A few political realities can be inferred from this outcome:

1.) Democratic Governors and State legislatures were eager to embrace the Affordable Care Act, period:  Every Democratic Governor except the relatively-Conservative John Lynch of New Hampshire at least attempted to institute a health insurance exchange.  2 of these Governors were thwarted by Republicans–the now-retired Brian Schweitzer in the Legislature in Montana and Jay Nixon by a failed referendum in Missouri.  Governor Beshear in Kentucky was able to act on his own through executive order; on that note…

2.) Where institutional agency resides matters.

3.) The health insurance exchanges were the earlier State-based component of the Affordable Care Act to be implemented, and it brought fewer obvious benefits from the Federal Government than the Medicaid expansion; consequently, few Republican Governors felt compelled to join even if they were relatively pragmatic: Only 6 out of 30 States with Republican Governors–20%–have either State-run (Utah, Idaho, Nevada, New Mexico) or State-Federal partnership (Iowa, Ohio) exchanges.  Utah, Iowa and Ohio instituted exchanges or health insurance plan management agencies through pre-existing State offices, while the other 3 States created new exchanges.  It’s worth noting that in 2010 Idaho Governor C. L. Otter faced charges from his Democratic opponent that he was too ideological, while Brian Sandoval of Nevada and Susanna Martinez of New Mexico are both Hispanic Governors of States with large minority (particularly large Hispanic) populations and majority-Democratic State legislatures.  So, Republican gubernatorial buy-in to the health insurance exchanges was largely a function of a path of least resistance or greater political pressure to compromise.

4.) On health insurance exchange implementation, Governors were about as willing to play politics as State legislatures.  As I mentioned before, every Democratic Governor save 1 at least attempted to establish a State-based or partnership insurance exchange; in the case of Governor Maggie Hassan, elected in 2012 to replace New Hampshire’s retiring Governor Lynch, she used her election and her party’s massive victory in the State House elections that year to reverse her Conservative-Democratic predecessor’s decision to forego both a heallth insurance exchange and the Medicaid expansion under the Affordable Care Act.  The rump Republican majority in the State Senate, coming off an election that was even more disastrous for its party locally than it was nationally, has assured Governor Hassan of its cooperation.

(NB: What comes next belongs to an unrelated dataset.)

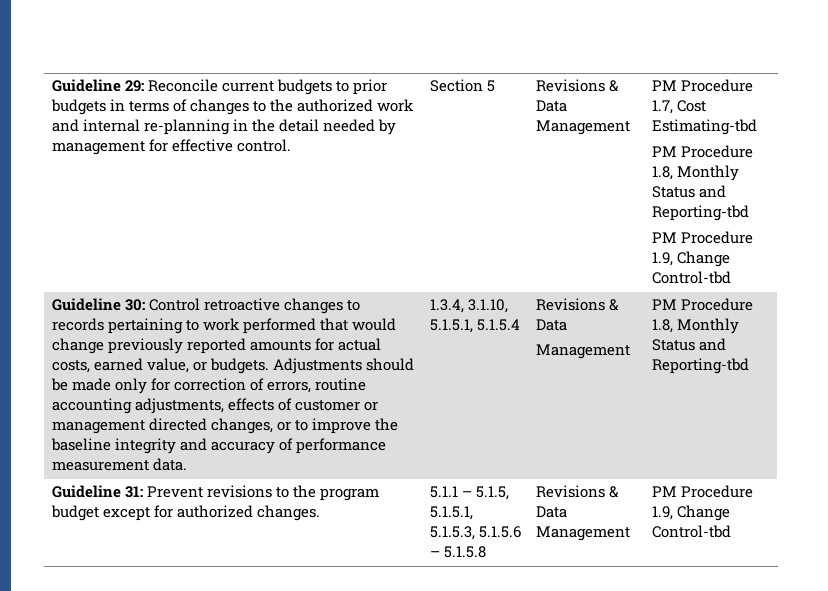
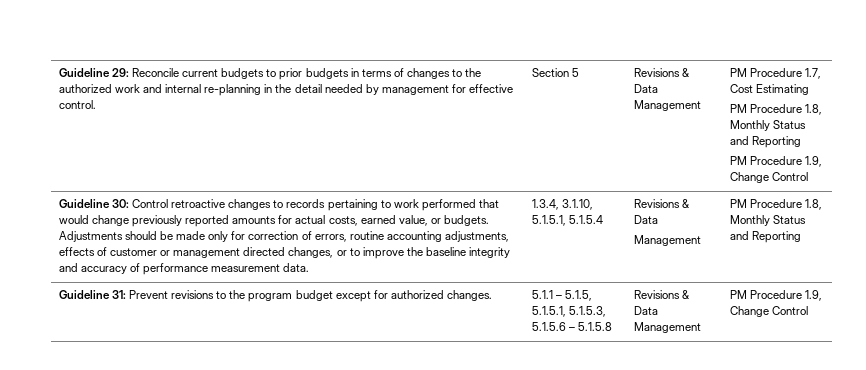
[651,119,757,135] [651,145,753,158] [651,165,739,181] [651,185,726,198] [651,205,749,221] [651,231,753,244] [651,251,730,267] [651,271,731,284] Estimating-tbd // PM Procedure 1.8, Monthly Status and Reporting-tbd // PM Procedure 1.9, Change Control-tbd -> [755,84,809,95] [729,104,823,115] [729,120,806,131] [729,136,801,148] [729,156,823,167] [729,172,808,183] Estimating // PM Procedure 1.8, Monthly Status and Reporting // PM Procedure 1.9, Change Control
[651,358,749,374] Reporting-tbd -> [751,231,801,243] Reporting
[651,525,731,538] Control-tbd -> [771,306,808,315] Control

5.) Barring implementation trouble with the new health insurance exchanges, which could just as plausibly be used as talking points against the Affordable Care Act, the picture of State and Federal health insurance exchanges depicted above is unlikely to change.  Unlike States which reject the expansion of Medicaid, which will clearly deny health care in aggregate to millions of the poor, a State’s failure to create its own health insurance exchange won’t necessarily have repercussions for its residents.  While a State-run health insurance exchange is likely to be more-convenient to use and will probably be governed differently, the handling of its functions by the Federal Government won’t necessarily lead to perceptibly-different service or the failure of the exchange itself.  (To an extent, this reality may depend on House Republicans’ efforts to deny funding to health insurance exchange implementation, but it may prove difficult either procedurally or politically to deny funding to implementation.)  As such the picture you see above of mapped variation in the creation of health insurance exchanges above is likely to stay with us.